• _Given data_

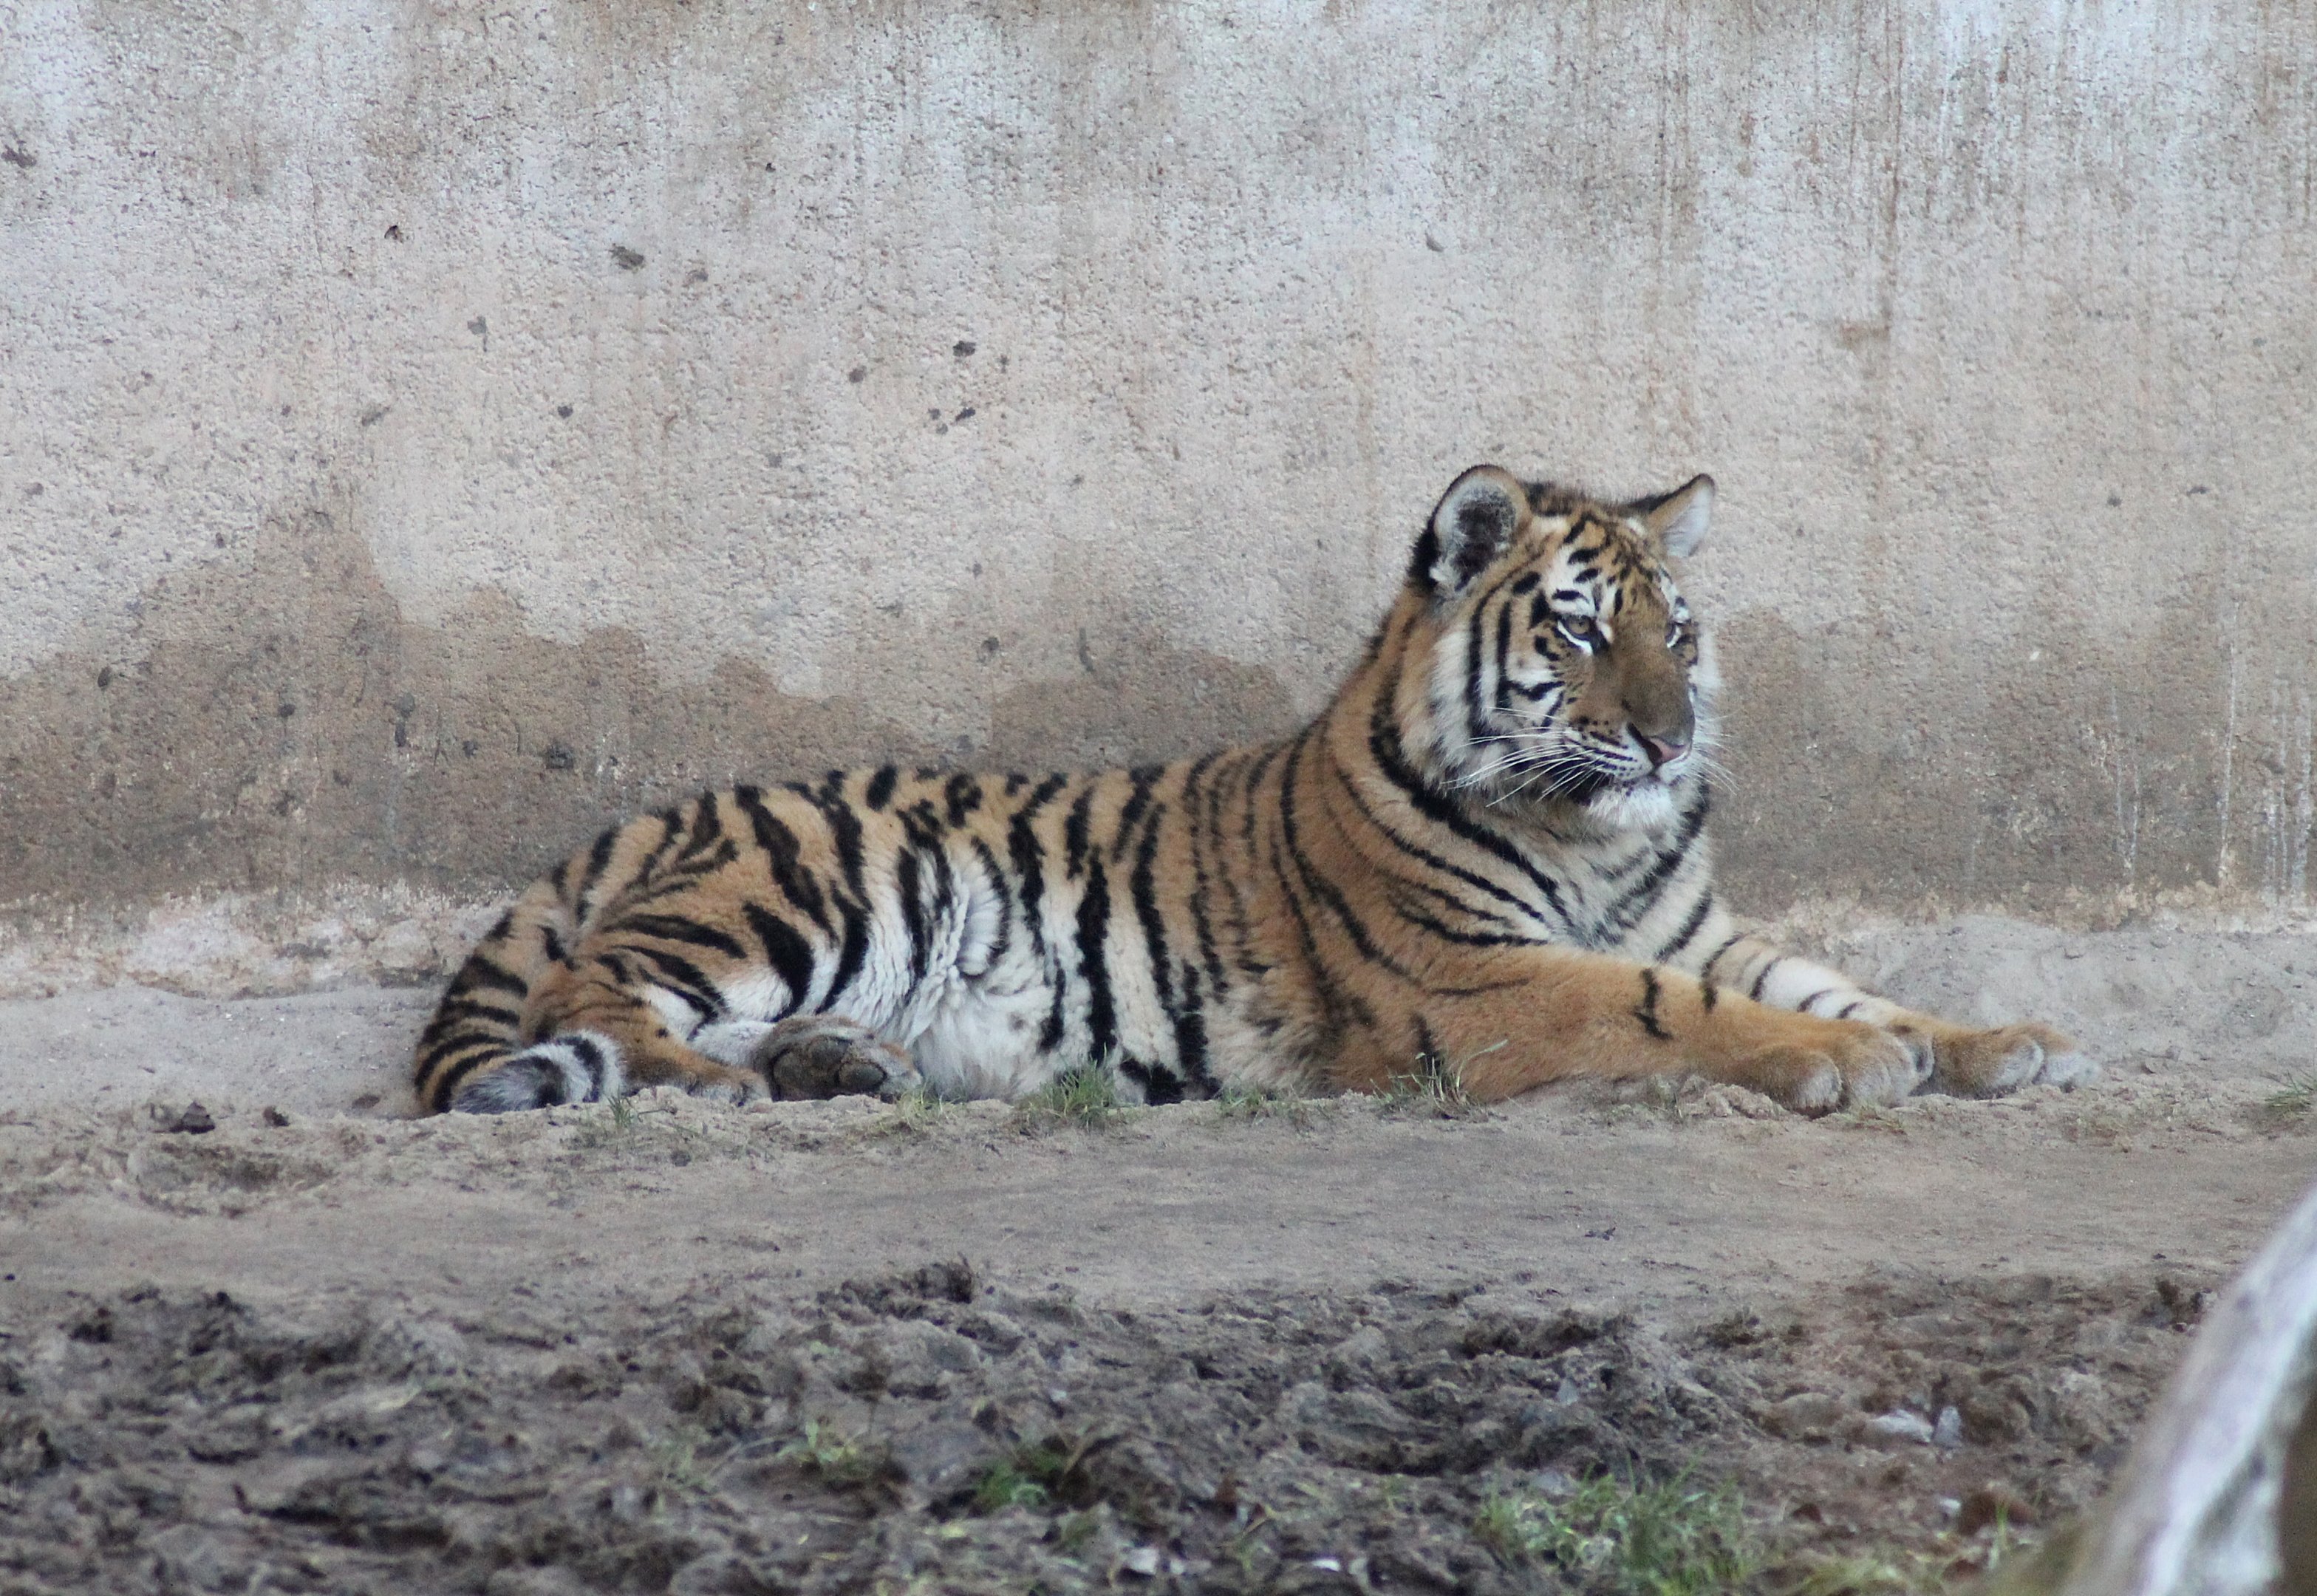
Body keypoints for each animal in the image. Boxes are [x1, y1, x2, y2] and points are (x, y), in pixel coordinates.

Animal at [412, 464, 2094, 1118]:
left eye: (1676, 633)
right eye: (1576, 628)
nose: (1675, 742)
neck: (1595, 844)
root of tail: (656, 813)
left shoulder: (1698, 931)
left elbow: (1833, 980)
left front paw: (2004, 1041)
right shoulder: (1485, 981)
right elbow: (1686, 1017)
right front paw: (1850, 1069)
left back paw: (845, 1070)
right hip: (814, 890)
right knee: (592, 998)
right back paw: (717, 1082)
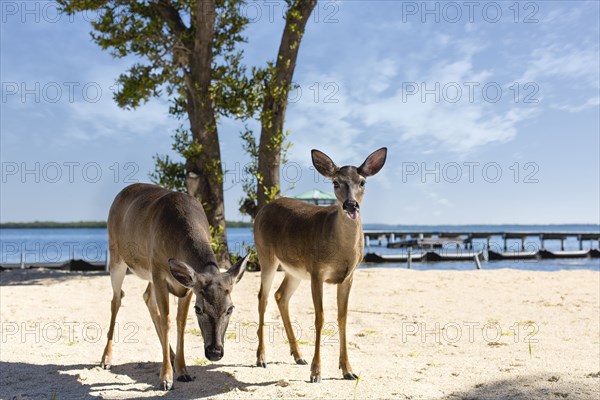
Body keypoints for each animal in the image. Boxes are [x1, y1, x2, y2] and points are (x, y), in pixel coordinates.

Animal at [101, 184, 248, 390]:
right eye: (199, 309)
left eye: (230, 309)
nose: (215, 352)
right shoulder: (158, 271)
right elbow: (167, 320)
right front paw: (166, 378)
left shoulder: (187, 287)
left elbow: (181, 322)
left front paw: (183, 371)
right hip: (116, 255)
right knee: (116, 299)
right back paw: (106, 359)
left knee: (146, 296)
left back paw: (170, 354)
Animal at [254, 147, 390, 382]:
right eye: (335, 182)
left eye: (362, 182)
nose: (351, 205)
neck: (341, 252)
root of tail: (262, 209)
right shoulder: (317, 271)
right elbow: (320, 317)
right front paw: (316, 372)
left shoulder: (348, 276)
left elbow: (343, 317)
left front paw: (347, 369)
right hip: (266, 256)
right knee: (263, 297)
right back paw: (261, 358)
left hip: (294, 270)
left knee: (280, 295)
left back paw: (298, 355)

• _Task to carry out_
Everything from the line containing "left elbow: (181, 322)" through the final line of the listing, inclusive, must be reproduced exactly; leave out the rest.

• _Output below_
left elbow: (181, 322)
left front paw: (183, 371)
right hip: (116, 255)
right knee: (116, 299)
right back paw: (106, 359)
left knee: (146, 296)
left back paw: (170, 354)
Animal at [254, 147, 390, 382]:
right eye: (335, 182)
left eye: (362, 182)
nose: (351, 205)
neck: (341, 252)
root of tail: (262, 209)
right shoulder: (317, 271)
right elbow: (320, 317)
right front paw: (316, 372)
left shoulder: (348, 276)
left elbow: (343, 317)
left front paw: (347, 369)
right hip: (266, 256)
right knee: (263, 297)
right back paw: (261, 358)
left hip: (294, 270)
left knee: (280, 295)
left back paw: (298, 355)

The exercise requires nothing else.